## Instructions for the task
Rewrite the lines from the one with "Comprehensive commercial insurance" to the one with "net-worth specialty carriers.", swapping "claims process" for "claims procedure" and leaving everything else as it is.

[Transcribed page contents]
+ + + + + + +

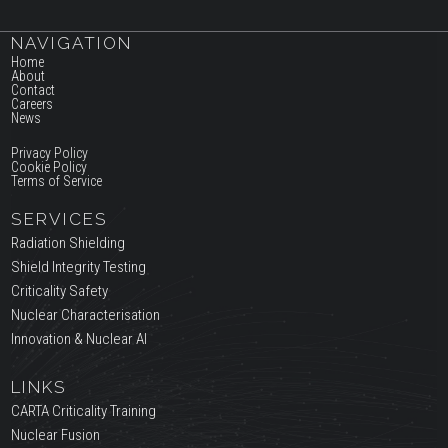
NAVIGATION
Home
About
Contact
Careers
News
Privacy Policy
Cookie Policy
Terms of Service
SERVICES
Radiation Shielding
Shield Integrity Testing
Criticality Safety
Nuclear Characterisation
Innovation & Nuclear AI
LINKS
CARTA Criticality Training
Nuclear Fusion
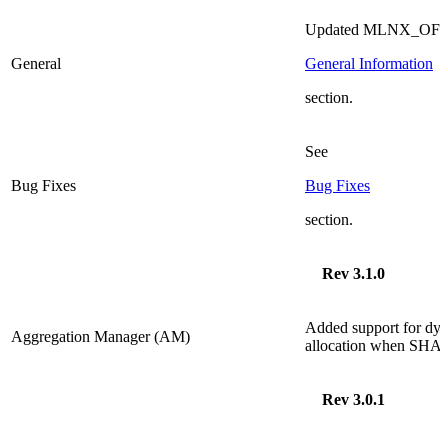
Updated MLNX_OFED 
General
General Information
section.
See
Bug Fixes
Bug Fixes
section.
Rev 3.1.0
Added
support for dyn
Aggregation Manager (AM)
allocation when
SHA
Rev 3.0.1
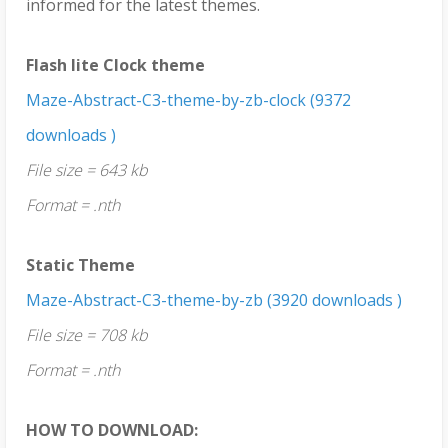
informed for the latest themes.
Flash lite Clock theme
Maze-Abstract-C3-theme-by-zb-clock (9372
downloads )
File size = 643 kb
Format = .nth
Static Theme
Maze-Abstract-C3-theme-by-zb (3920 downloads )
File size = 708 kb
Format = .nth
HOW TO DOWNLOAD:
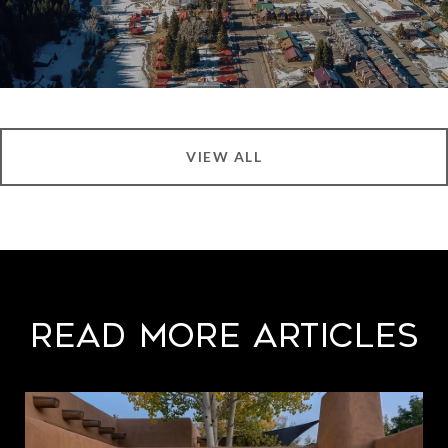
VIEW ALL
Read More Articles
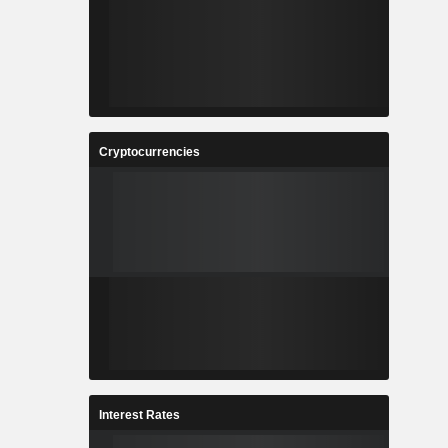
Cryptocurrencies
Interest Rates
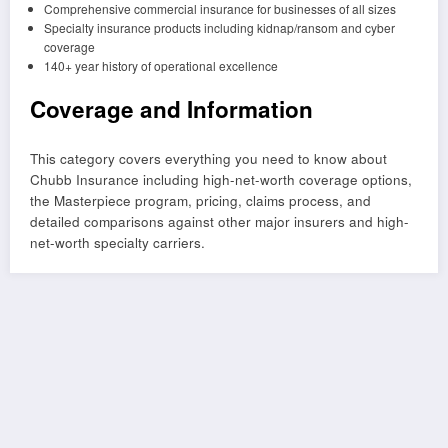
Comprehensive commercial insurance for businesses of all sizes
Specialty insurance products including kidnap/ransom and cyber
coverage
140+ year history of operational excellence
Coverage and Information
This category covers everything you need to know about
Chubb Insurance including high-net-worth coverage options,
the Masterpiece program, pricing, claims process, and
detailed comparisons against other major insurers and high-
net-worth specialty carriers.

+ + + + + + +

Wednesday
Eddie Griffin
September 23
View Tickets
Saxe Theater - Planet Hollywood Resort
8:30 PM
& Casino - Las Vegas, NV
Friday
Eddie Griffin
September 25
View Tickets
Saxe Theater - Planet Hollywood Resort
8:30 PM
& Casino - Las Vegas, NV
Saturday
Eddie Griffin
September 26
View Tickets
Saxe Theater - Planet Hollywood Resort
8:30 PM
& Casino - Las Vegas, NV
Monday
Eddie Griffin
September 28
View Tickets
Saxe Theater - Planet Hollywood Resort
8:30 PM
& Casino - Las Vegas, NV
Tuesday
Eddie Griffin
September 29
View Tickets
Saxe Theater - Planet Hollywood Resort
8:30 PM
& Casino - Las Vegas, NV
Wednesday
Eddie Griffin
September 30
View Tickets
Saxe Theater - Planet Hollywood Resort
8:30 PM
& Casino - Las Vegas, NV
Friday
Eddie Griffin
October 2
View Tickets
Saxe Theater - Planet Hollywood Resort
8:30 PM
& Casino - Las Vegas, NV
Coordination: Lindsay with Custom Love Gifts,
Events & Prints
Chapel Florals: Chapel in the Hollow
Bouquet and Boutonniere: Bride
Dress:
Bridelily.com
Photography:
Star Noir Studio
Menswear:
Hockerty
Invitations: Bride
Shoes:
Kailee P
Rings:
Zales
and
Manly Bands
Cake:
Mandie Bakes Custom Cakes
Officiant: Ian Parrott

+ + + + + + +

## Task output
Comprehensive commercial insurance for businesses of all sizes
Specialty insurance products including kidnap/ransom and cyber
coverage
140+ year history of operational excellence
Coverage and Information
This category covers everything you need to know about
Chubb Insurance including high-net-worth coverage options,
the Masterpiece program, pricing, claims procedure, and
detailed comparisons against other major insurers and high-
net-worth specialty carriers.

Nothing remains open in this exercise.